Dataset:
___

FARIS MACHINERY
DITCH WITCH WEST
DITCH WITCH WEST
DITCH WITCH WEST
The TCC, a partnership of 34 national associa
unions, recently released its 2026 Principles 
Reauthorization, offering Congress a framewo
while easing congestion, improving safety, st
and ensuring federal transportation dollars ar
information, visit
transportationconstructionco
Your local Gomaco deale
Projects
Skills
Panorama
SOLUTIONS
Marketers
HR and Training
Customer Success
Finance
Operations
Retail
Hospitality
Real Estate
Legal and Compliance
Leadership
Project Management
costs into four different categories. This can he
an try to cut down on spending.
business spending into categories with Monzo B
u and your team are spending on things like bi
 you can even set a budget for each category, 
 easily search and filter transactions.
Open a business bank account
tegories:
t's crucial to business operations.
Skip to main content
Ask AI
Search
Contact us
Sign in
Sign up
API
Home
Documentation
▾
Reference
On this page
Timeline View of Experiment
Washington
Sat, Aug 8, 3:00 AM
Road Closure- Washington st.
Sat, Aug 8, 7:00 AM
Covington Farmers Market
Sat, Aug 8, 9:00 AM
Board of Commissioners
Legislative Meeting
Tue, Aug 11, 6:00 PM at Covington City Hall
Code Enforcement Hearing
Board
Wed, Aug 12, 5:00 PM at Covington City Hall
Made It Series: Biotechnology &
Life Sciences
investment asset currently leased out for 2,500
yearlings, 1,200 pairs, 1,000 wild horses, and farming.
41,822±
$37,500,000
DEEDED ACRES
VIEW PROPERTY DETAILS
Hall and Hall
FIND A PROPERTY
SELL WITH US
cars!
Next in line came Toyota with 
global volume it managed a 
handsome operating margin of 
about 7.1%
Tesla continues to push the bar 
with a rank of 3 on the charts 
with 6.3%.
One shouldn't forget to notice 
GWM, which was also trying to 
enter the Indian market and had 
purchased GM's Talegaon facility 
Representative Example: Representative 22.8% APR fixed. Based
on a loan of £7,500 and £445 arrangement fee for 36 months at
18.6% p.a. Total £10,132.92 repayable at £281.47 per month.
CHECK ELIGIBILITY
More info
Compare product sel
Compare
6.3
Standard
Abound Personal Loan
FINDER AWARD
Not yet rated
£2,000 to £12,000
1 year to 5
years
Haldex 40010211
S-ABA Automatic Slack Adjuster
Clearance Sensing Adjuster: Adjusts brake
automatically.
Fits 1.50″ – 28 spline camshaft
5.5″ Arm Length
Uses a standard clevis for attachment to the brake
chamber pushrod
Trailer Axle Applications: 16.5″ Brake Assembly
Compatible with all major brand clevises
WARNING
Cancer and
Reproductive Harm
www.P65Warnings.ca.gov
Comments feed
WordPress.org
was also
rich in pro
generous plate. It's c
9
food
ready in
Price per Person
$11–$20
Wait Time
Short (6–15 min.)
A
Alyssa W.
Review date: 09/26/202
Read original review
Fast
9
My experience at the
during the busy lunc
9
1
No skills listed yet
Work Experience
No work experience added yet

___

Try it:
Render every line of the listing above as a Markdown table with the columns Row and Listing line, numbering the rows in order and omitting blank lines.

Output of the exercise:
| Row | Listing line |
|---|---|
| 1 | FARIS MACHINERY |
| 2 | DITCH WITCH WEST |
| 3 | DITCH WITCH WEST |
| 4 | DITCH WITCH WEST |
| 5 | The TCC, a partnership of 34 national associa |
| 6 | unions, recently released its 2026 Principles  |
| 7 | Reauthorization, offering Congress a framewo |
| 8 | while easing congestion, improving safety, st |
| 9 | and ensuring federal transportation dollars ar |
| 10 | information, visit |
| 11 | transportationconstructionco |
| 12 | Your local Gomaco deale |
| 13 | Projects |
| 14 | Skills |
| 15 | Panorama |
| 16 | SOLUTIONS |
| 17 | Marketers |
| 18 | HR and Training |
| 19 | Customer Success |
| 20 | Finance |
| 21 | Operations |
| 22 | Retail |
| 23 | Hospitality |
| 24 | Real Estate |
| 25 | Legal and Compliance |
| 26 | Leadership |
| 27 | Project Management |
| 28 | costs into four different categories. This can he |
| 29 | an try to cut down on spending. |
| 30 | business spending into categories with Monzo B |
| 31 | u and your team are spending on things like bi |
| 32 |  you can even set a budget for each category,  |
| 33 |  easily search and filter transactions. |
| 34 | Open a business bank account |
| 35 | tegories: |
| 36 | t's crucial to business operations. |
| 37 | Skip to main content |
| 38 | Ask AI |
| 39 | Search |
| 40 | Contact us |
| 41 | Sign in |
| 42 | Sign up |
| 43 | API |
| 44 | Home |
| 45 | Documentation |
| 46 | ▾ |
| 47 | Reference |
| 48 | On this page |
| 49 | Timeline View of Experiment |
| 50 | Washington |
| 51 | Sat, Aug 8, 3:00 AM |
| 52 | Road Closure- Washington st. |
| 53 | Sat, Aug 8, 7:00 AM |
| 54 | Covington Farmers Market |
| 55 | Sat, Aug 8, 9:00 AM |
| 56 | Board of Commissioners |
| 57 | Legislative Meeting |
| 58 | Tue, Aug 11, 6:00 PM at Covington City Hall |
| 59 | Code Enforcement Hearing |
| 60 | Board |
| 61 | Wed, Aug 12, 5:00 PM at Covington City Hall |
| 62 | Made It Series: Biotechnology & |
| 63 | Life Sciences |
| 64 | investment asset currently leased out for 2,500 |
| 65 | yearlings, 1,200 pairs, 1,000 wild horses, and farming. |
| 66 | 41,822± |
| 67 | $37,500,000 |
| 68 | DEEDED ACRES |
| 69 | VIEW PROPERTY DETAILS |
| 70 | Hall and Hall |
| 71 | FIND A PROPERTY |
| 72 | SELL WITH US |
| 73 | cars! |
| 74 | Next in line came Toyota with  |
| 75 | global volume it managed a  |
| 76 | handsome operating margin of  |
| 77 | about 7.1% |
| 78 | Tesla continues to push the bar  |
| 79 | with a rank of 3 on the charts  |
| 80 | with 6.3%. |
| 81 | One shouldn't forget to notice  |
| 82 | GWM, which was also trying to  |
| 83 | enter the Indian market and had  |
| 84 | purchased GM's Talegaon facility  |
| 85 | Representative Example: Representative 22.8% APR fixed. Based |
| 86 | on a loan of £7,500 and £445 arrangement fee for 36 months at |
| 87 | 18.6% p.a. Total £10,132.92 repayable at £281.47 per month. |
| 88 | CHECK ELIGIBILITY |
| 89 | More info |
| 90 | Compare product sel |
| 91 | Compare |
| 92 | 6.3 |
| 93 | Standard |
| 94 | Abound Personal Loan |
| 95 | FINDER AWARD |
| 96 | Not yet rated |
| 97 | £2,000 to £12,000 |
| 98 | 1 year to 5 |
| 99 | years |
| 100 | Haldex 40010211 |
| 101 | S-ABA Automatic Slack Adjuster |
| 102 | Clearance Sensing Adjuster: Adjusts brake |
| 103 | automatically. |
| 104 | Fits 1.50″ – 28 spline camshaft |
| 105 | 5.5″ Arm Length |
| 106 | Uses a standard clevis for attachment to the brake |
| 107 | chamber pushrod |
| 108 | Trailer Axle Applications: 16.5″ Brake Assembly |
| 109 | Compatible with all major brand clevises |
| 110 | WARNING |
| 111 | Cancer and |
| 112 | Reproductive Harm |
| 113 | www.P65Warnings.ca.gov |
| 114 | Comments feed |
| 115 | WordPress.org |
| 116 | was also |
| 117 | rich in pro |
| 118 | generous plate. It's c |
| 119 | 9 |
| 120 | food |
| 121 | ready in |
| 122 | Price per Person |
| 123 | $11–$20 |
| 124 | Wait Time |
| 125 | Short (6–15 min.) |
| 126 | A |
| 127 | Alyssa W. |
| 128 | Review date: 09/26/202 |
| 129 | Read original review |
| 130 | Fast |
| 131 | 9 |
| 132 | My experience at the |
| 133 | during the busy lunc |
| 134 | 9 |
| 135 | 1 |
| 136 | No skills listed yet |
| 137 | Work Experience |
| 138 | No work experience added yet |